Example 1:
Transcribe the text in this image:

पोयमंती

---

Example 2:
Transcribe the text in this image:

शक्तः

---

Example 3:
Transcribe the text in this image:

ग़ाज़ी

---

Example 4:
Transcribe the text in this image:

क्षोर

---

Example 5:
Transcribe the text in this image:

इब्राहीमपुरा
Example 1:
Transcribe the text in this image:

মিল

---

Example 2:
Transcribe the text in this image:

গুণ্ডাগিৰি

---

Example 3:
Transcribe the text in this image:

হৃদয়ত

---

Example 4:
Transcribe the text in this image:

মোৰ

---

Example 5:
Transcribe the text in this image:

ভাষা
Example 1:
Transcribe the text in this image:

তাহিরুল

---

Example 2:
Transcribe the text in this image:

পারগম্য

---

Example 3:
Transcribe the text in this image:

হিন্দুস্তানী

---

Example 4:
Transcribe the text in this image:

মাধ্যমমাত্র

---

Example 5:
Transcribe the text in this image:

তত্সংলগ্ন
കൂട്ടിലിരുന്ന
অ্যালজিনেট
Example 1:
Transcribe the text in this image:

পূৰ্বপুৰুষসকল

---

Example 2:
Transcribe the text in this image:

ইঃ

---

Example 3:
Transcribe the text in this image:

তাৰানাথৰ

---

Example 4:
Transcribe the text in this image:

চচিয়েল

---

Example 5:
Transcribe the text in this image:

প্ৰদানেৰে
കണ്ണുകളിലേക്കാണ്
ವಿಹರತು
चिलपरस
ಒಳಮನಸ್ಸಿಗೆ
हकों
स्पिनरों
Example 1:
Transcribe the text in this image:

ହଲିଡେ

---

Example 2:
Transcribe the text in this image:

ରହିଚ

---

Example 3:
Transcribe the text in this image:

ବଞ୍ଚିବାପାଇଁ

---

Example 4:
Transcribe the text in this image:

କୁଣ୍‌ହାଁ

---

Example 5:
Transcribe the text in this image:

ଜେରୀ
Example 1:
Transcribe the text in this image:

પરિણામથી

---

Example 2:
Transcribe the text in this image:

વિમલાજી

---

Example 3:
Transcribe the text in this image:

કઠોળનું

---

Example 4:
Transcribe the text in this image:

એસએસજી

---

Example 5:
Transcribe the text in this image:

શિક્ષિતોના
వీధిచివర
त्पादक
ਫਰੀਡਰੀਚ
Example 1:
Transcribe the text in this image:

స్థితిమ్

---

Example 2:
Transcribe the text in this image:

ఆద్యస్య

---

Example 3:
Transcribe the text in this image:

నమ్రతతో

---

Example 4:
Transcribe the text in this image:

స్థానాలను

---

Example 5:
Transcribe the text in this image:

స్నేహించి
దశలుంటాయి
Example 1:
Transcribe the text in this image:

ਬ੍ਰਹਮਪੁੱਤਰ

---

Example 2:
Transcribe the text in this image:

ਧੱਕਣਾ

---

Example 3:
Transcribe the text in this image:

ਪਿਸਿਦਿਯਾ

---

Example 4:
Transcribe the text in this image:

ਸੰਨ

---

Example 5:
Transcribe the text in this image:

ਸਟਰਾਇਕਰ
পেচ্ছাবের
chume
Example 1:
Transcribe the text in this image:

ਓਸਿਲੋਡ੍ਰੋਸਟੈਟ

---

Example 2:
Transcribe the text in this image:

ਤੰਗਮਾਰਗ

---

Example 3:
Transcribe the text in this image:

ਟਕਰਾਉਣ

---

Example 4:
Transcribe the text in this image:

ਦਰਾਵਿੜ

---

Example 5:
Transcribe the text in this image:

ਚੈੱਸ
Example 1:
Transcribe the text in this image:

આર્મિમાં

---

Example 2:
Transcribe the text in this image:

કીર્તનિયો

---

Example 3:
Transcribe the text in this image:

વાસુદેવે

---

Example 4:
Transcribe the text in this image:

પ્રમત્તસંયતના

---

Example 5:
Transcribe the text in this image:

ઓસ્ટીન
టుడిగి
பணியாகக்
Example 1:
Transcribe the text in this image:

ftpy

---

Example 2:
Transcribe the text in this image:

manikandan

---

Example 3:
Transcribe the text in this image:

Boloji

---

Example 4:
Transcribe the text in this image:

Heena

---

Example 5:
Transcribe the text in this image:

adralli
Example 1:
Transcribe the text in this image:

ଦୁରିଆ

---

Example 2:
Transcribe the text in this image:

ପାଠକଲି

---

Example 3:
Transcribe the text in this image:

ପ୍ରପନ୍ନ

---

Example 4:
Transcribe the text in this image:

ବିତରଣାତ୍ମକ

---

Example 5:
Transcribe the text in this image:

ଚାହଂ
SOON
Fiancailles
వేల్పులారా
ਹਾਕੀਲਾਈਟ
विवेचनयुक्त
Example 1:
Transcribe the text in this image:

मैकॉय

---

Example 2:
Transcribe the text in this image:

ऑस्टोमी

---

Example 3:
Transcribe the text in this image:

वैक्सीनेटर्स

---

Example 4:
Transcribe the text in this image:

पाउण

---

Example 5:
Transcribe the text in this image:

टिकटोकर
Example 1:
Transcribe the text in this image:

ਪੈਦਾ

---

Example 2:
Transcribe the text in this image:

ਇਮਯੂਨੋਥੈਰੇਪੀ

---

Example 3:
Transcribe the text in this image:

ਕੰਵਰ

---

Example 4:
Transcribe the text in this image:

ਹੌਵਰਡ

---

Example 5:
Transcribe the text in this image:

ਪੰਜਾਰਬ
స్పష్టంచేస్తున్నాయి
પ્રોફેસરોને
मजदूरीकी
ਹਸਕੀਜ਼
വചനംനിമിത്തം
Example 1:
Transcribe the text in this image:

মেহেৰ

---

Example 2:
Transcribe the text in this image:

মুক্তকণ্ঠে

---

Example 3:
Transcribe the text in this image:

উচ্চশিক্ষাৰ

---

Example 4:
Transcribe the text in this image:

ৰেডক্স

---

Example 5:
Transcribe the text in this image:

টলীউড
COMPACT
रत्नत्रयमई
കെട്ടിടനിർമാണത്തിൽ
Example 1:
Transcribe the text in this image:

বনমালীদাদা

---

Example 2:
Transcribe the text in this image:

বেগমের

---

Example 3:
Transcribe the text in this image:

Prompt
Transcribe all the entries exactly, as they stand.

Response to the exercise
Example 1:
Transcribe the text in this image:

पोयमंती

---

Example 2:
Transcribe the text in this image:

शक्तः

---

Example 3:
Transcribe the text in this image:

ग़ाज़ी

---

Example 4:
Transcribe the text in this image:

क्षोर

---

Example 5:
Transcribe the text in this image:

इब्राहीमपुरा
Example 1:
Transcribe the text in this image:

মিল

---

Example 2:
Transcribe the text in this image:

গুণ্ডাগিৰি

---

Example 3:
Transcribe the text in this image:

হৃদয়ত

---

Example 4:
Transcribe the text in this image:

মোৰ

---

Example 5:
Transcribe the text in this image:

ভাষা
Example 1:
Transcribe the text in this image:

তাহিরুল

---

Example 2:
Transcribe the text in this image:

পারগম্য

---

Example 3:
Transcribe the text in this image:

হিন্দুস্তানী

---

Example 4:
Transcribe the text in this image:

মাধ্যমমাত্র

---

Example 5:
Transcribe the text in this image:

তত্সংলগ্ন
കൂട്ടിലിരുന്ന
অ্যালজিনেট
Example 1:
Transcribe the text in this image:

পূৰ্বপুৰুষসকল

---

Example 2:
Transcribe the text in this image:

ইঃ

---

Example 3:
Transcribe the text in this image:

তাৰানাথৰ

---

Example 4:
Transcribe the text in this image:

চচিয়েল

---

Example 5:
Transcribe the text in this image:

প্ৰদানেৰে
കണ്ണുകളിലേക്കാണ്
ವಿಹರತು
चिलपरस
ಒಳಮನಸ್ಸಿಗೆ
हकों
स्पिनरों
Example 1:
Transcribe the text in this image:

ହଲିଡେ

---

Example 2:
Transcribe the text in this image:

ରହିଚ

---

Example 3:
Transcribe the text in this image:

ବଞ୍ଚିବାପାଇଁ

---

Example 4:
Transcribe the text in this image:

କୁଣ୍‌ହାଁ

---

Example 5:
Transcribe the text in this image:

ଜେରୀ
Example 1:
Transcribe the text in this image:

પરિણામથી

---

Example 2:
Transcribe the text in this image:

વિમલાજી

---

Example 3:
Transcribe the text in this image:

કઠોળનું

---

Example 4:
Transcribe the text in this image:

એસએસજી

---

Example 5:
Transcribe the text in this image:

શિક્ષિતોના
వీధిచివర
त्पादक
ਫਰੀਡਰੀਚ
Example 1:
Transcribe the text in this image:

స్థితిమ్

---

Example 2:
Transcribe the text in this image:

ఆద్యస్య

---

Example 3:
Transcribe the text in this image:

నమ్రతతో

---

Example 4:
Transcribe the text in this image:

స్థానాలను

---

Example 5:
Transcribe the text in this image:

స్నేహించి
దశలుంటాయి
Example 1:
Transcribe the text in this image:

ਬ੍ਰਹਮਪੁੱਤਰ

---

Example 2:
Transcribe the text in this image:

ਧੱਕਣਾ

---

Example 3:
Transcribe the text in this image:

ਪਿਸਿਦਿਯਾ

---

Example 4:
Transcribe the text in this image:

ਸੰਨ

---

Example 5:
Transcribe the text in this image:

ਸਟਰਾਇਕਰ
পেচ্ছাবের
chume
Example 1:
Transcribe the text in this image:

ਓਸਿਲੋਡ੍ਰੋਸਟੈਟ

---

Example 2:
Transcribe the text in this image:

ਤੰਗਮਾਰਗ

---

Example 3:
Transcribe the text in this image:

ਟਕਰਾਉਣ

---

Example 4:
Transcribe the text in this image:

ਦਰਾਵਿੜ

---

Example 5:
Transcribe the text in this image:

ਚੈੱਸ
Example 1:
Transcribe the text in this image:

આર્મિમાં

---

Example 2:
Transcribe the text in this image:

કીર્તનિયો

---

Example 3:
Transcribe the text in this image:

વાસુદેવે

---

Example 4:
Transcribe the text in this image:

પ્રમત્તસંયતના

---

Example 5:
Transcribe the text in this image:

ઓસ્ટીન
టుడిగి
பணியாகக்
Example 1:
Transcribe the text in this image:

ftpy

---

Example 2:
Transcribe the text in this image:

manikandan

---

Example 3:
Transcribe the text in this image:

Boloji

---

Example 4:
Transcribe the text in this image:

Heena

---

Example 5:
Transcribe the text in this image:

adralli
Example 1:
Transcribe the text in this image:

ଦୁରିଆ

---

Example 2:
Transcribe the text in this image:

ପାଠକଲି

---

Example 3:
Transcribe the text in this image:

ପ୍ରପନ୍ନ

---

Example 4:
Transcribe the text in this image:

ବିତରଣାତ୍ମକ

---

Example 5:
Transcribe the text in this image:

ଚାହଂ
SOON
Fiancailles
వేల్పులారా
ਹਾਕੀਲਾਈਟ
विवेचनयुक्त
Example 1:
Transcribe the text in this image:

मैकॉय

---

Example 2:
Transcribe the text in this image:

ऑस्टोमी

---

Example 3:
Transcribe the text in this image:

वैक्सीनेटर्स

---

Example 4:
Transcribe the text in this image:

पाउण

---

Example 5:
Transcribe the text in this image:

टिकटोकर
Example 1:
Transcribe the text in this image:

ਪੈਦਾ

---

Example 2:
Transcribe the text in this image:

ਇਮਯੂਨੋਥੈਰੇਪੀ

---

Example 3:
Transcribe the text in this image:

ਕੰਵਰ

---

Example 4:
Transcribe the text in this image:

ਹੌਵਰਡ

---

Example 5:
Transcribe the text in this image:

ਪੰਜਾਰਬ
స్పష్టంచేస్తున్నాయి
પ્રોફેસરોને
मजदूरीकी
ਹਸਕੀਜ਼
വചനംനിമിത്തം
Example 1:
Transcribe the text in this image:

মেহেৰ

---

Example 2:
Transcribe the text in this image:

মুক্তকণ্ঠে

---

Example 3:
Transcribe the text in this image:

উচ্চশিক্ষাৰ

---

Example 4:
Transcribe the text in this image:

ৰেডক্স

---

Example 5:
Transcribe the text in this image:

টলীউড
COMPACT
रत्नत्रयमई
കെട്ടിടനിർമാണത്തിൽ
Example 1:
Transcribe the text in this image:

বনমালীদাদা

---

Example 2:
Transcribe the text in this image:

বেগমের

---

Example 3:
Transcribe the text in this image:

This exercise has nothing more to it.